Two Zecuri-specific notes: (1) because your vault is end-to-end encrypted, an access request returns the encrypted blob and account metadata — we physically cannot provide plaintext. (2) Account closure destroys the key-derivation parameters specific to your account; if you kept a backup blob and remember your master password, you can still decrypt it locally, since Zecuri's format is documented and the code is open source.

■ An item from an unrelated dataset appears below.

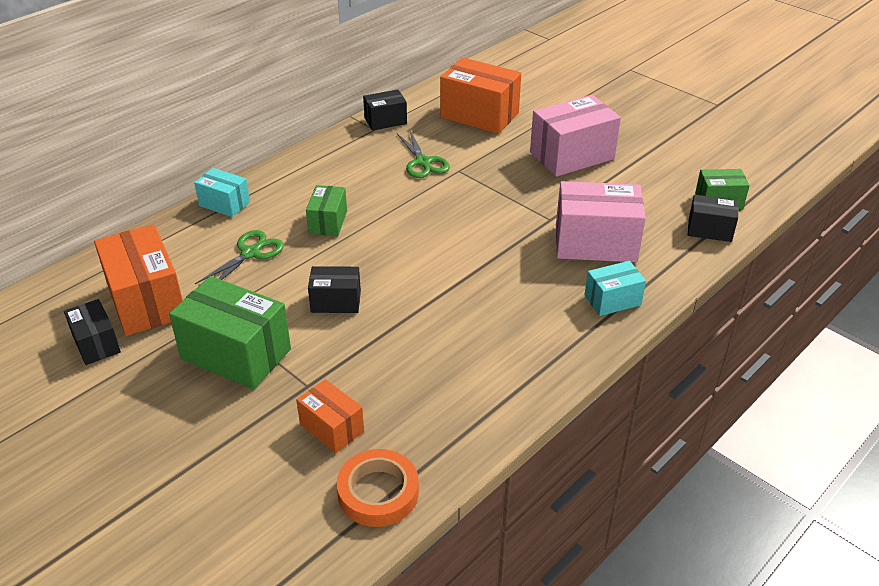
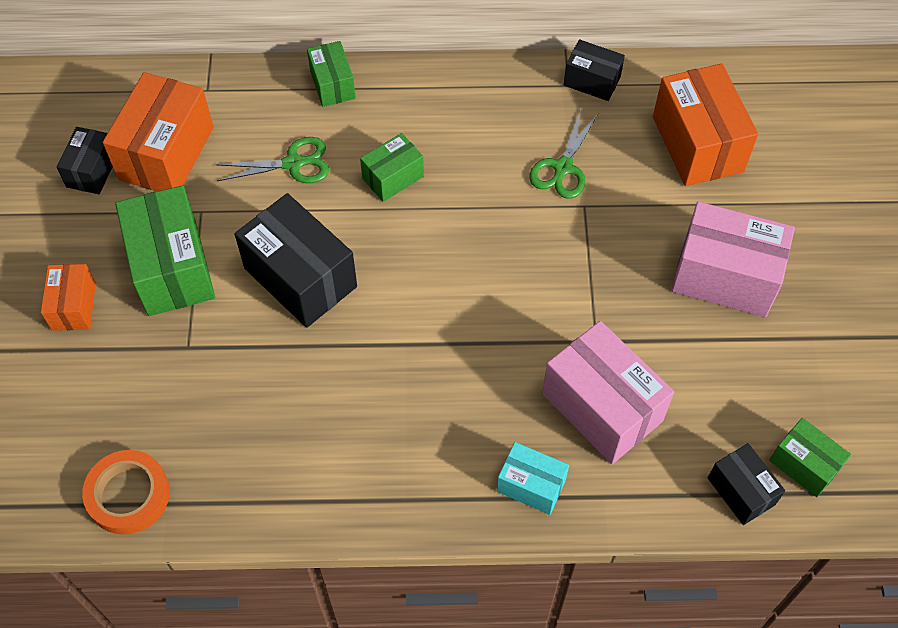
camera: 45 degrees right, 20 degrees up
turquoise box [194,168,250,217] -> green box [307,41,356,107]
orange box [296,379,364,453] -> orange box moved to [41,264,96,331]
black box [308,266,361,313] -> black box [235,193,357,328], size x1.80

To exercise any right, email [email protected]. We respond within 30 days (extendable to 90 for complex requests). You may also complain to the Swedish Authority for Privacy Protection (IMY) or your local supervisory authority.
Cookies and tracking
The website, Chrome extension, and iOS app do not use tracking or analytics cookies. Specifically: no Google Analytics, no Meta Pixel, no advertising trackers, no third-party fonts or CDNs that could log your IP, and no fingerprinting. The marketing site may use a single session cookie for cart state when paid plans launch.
Security
- AES-256-GCM authenticated encryption for vault contents
- Argon2id key derivation (64 MiB, 3 iterations, 4 lanes) with a PBKDF2-SHA256 fallback
- Per-vault random salts; per-message random nonces
- Master passwords and derived keys never leave your device
- WebAuthn (FIDO2) hardware-key support; recovery codes encrypted under the master key
- TLS 1.3 for all server traffic; secure development lifecycle with pre-commit secret scanning and peer review
Found a vulnerability? Email [email protected]. See SECURITY.md in our public repository for the disclosure policy.
Children
Zecuri is not directed at children under 13 (16 in some EU member states, including Sweden). We do not knowingly collect data from children. If you believe a child created an account, contact [email protected] and we will delete it.
Changes to this policy
We update this policy when our practices change. Material changes are notified to active users by email at least 30 days before they take effect. The current version is always at zecuri.com/privacy.
Contact
- Privacy questions: [email protected]
- Security disclosures: [email protected]
- Postal address: LineSpotting AB, Stockholm, Sweden
Published in English. A Swedish translation is available at zecuri.com/integritetspolicy. In case of discrepancy, the Swedish version is authoritative for users resident in Sweden; the English version for all others.